I’m a Master’s student in Statistics. I’ve recently been researching ‘safe screening rules’ for accelerating Lasso solvers. These can improve computation times by orders of magnitude when the number of features is large.
I’d like to create a package implementing these methods in Julia to create a faster Lasso solver than the standard co-ordinate descent algorithm. The reason for my post is that, while I’m a fairly experienced programmer and I (think I) know how to write good, maintainable code, I have never contributed to open-source projects before. I’m aware that writing code for use by others comes with a lot of baggage that writing code for oneself does not, so I’m looking for advice, be it general tips on open source development or Julia-specific advice.
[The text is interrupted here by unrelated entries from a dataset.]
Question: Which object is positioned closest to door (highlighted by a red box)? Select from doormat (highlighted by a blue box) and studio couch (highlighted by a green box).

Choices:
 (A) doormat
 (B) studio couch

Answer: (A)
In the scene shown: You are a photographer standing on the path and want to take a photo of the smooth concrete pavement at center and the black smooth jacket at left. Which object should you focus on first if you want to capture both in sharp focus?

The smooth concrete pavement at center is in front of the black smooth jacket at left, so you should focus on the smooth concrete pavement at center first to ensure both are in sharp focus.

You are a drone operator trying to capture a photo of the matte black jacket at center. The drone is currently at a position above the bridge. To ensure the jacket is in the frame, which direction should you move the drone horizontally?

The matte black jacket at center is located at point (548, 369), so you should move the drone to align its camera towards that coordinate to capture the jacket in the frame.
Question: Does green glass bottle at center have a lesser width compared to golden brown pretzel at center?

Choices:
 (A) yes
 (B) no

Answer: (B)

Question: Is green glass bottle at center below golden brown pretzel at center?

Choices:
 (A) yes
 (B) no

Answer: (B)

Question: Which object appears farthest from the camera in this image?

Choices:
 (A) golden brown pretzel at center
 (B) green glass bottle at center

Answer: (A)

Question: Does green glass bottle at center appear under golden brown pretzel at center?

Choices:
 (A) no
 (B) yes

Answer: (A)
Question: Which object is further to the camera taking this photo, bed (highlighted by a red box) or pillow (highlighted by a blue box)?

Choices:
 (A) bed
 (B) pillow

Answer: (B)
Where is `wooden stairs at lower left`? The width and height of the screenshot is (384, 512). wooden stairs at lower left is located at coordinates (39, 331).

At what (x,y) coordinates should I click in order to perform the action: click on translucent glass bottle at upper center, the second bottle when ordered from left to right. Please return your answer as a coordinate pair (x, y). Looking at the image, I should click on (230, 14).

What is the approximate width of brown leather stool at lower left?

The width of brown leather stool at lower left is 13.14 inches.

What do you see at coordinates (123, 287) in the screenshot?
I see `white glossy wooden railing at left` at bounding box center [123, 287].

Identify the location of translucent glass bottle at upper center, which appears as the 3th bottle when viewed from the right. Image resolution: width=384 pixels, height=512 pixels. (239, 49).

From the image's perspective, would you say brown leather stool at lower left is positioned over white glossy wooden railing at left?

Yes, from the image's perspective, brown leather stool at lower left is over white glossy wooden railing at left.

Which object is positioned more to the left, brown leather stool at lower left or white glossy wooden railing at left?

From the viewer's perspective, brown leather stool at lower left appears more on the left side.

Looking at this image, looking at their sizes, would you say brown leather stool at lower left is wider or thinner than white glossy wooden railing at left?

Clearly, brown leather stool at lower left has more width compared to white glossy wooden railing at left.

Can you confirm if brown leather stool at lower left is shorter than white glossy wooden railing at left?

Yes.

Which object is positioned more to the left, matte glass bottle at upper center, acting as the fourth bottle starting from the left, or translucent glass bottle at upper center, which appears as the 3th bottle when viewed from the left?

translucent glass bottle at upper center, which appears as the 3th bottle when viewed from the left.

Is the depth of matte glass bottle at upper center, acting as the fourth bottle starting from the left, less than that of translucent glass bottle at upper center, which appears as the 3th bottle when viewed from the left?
Some specific questions I have in mind (apologies if any of these are overtly silly!):
There’s a Lasso.jl package already, implementing the standard co-ordinate descent solver. Would it be best for me to implement my algorithm within this package - modelling the code style etc on this package - and submit a pull request? Or develop my own package, ‘FastLasso.jl’ or something?
In the former case, how do I convince the maintainers of the package that my code and the the mathematics are sound? I could definitely write up a mathematical report of sorts - would that be expected approach? And I’m guessing they’d want to see applications of my solver and the existing solver to the same regression problem so that the two solutions can be verified to be the same (and computation times compared)?